The thermal energy levels in the upper tier thermal exchange plate 50A can increase when the upper tier thermal exchange plate 50A is cooling the upper tier cell stacks 46A. The upper tier thermal barrier 54A can help to block thermal energy from passing from upper area 44A through the enclosure mid-tray 40 into the lower area 44B, particularly when one or more of the upper tier cell stacks 46A are experiencing a thermal event. Should, for example, a thermal event occur in one of the one or more of the upper tier cell stacks 46A, the upper tier thermal barrier 54A can help to block thermal energy associated with the thermal event from moving to other battery arrays 30 in the lower area 44B, which could lead to a thermal runaway event.
The upper tier thermal barrier 54A can, in particular, block thermal energy from passing from the upper tier thermal exchange plate 50A through the enclosure mid-tray 40 to the lower area 44B.
The example upper tier thermal barrier 54A includes a pocket 70A that receives the upper tier thermal exchange plate 50A. Due to the pocket 70A, the upper tier thermal barrier 54A interfaces directly with a plurality of sides 74 of the upper tier thermal exchange plate 50A. Here a vertically bottom side and three outward facing sides. Covering more than one side can help to block thermal energy from transferring from the upper tier thermal barrier 54A through the enclosure mid-tray 40 to the lower area 44B than if the upper tier thermal barrier 54A just covered the vertically bottom side.
The upper tier thermal barrier 54A comprises an intumescent in this example. The intumescent can be an intumescent fill that is activated (i.e., swells) at temperatures from 180 to 200 degrees Celsius. In some examples, the upper tier thermal barrier 54A additionally includes an aerogel having an endothermic filler material. The endothermic filler material can be, for example, 1 to 8 percent-by-volume sodium silicate, or 0.5 to 5 percent-by-volume aluminum trihydride.

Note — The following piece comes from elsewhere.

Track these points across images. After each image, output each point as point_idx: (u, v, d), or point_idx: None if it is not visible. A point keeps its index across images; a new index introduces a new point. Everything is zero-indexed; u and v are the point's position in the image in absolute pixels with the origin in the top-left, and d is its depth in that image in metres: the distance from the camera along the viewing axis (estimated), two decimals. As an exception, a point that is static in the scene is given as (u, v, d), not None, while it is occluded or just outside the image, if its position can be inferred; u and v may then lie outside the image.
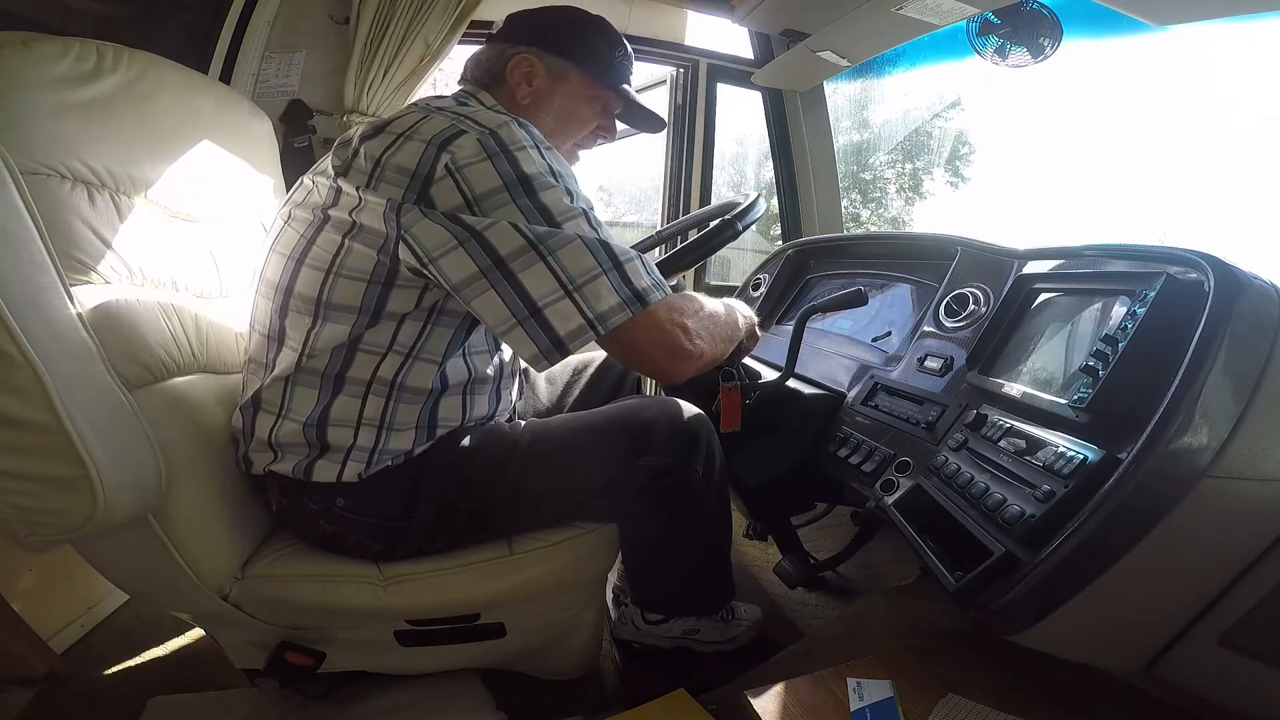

The lower tier thermal barrier 54B can also comprise an intumescent and, in some examples, an aerogel.
The lower tier thermal barrier 54B includes a pocket 70B that receives the lower tier thermal exchange plate 50B. The lower tier thermal barrier 54B can help to block thermal energy from the lower tier thermal exchange plate 50B from transferring to a floor 78 of the enclosure tray 42 and out of the enclosure assembly 34. The lower tier thermal barrier 54B can be secured to the lower tier thermal exchange plate 50B with mechanical fasteners, such as rivets, or adhesively secured.
The preceding description is exemplary rather than limiting in nature. Variations and modifications to the disclosed examples may become apparent to those skilled in the art that do not necessarily depart from the essence of this disclosure. Thus, the scope of protection given to this disclosure can only be determined by studying the following claims.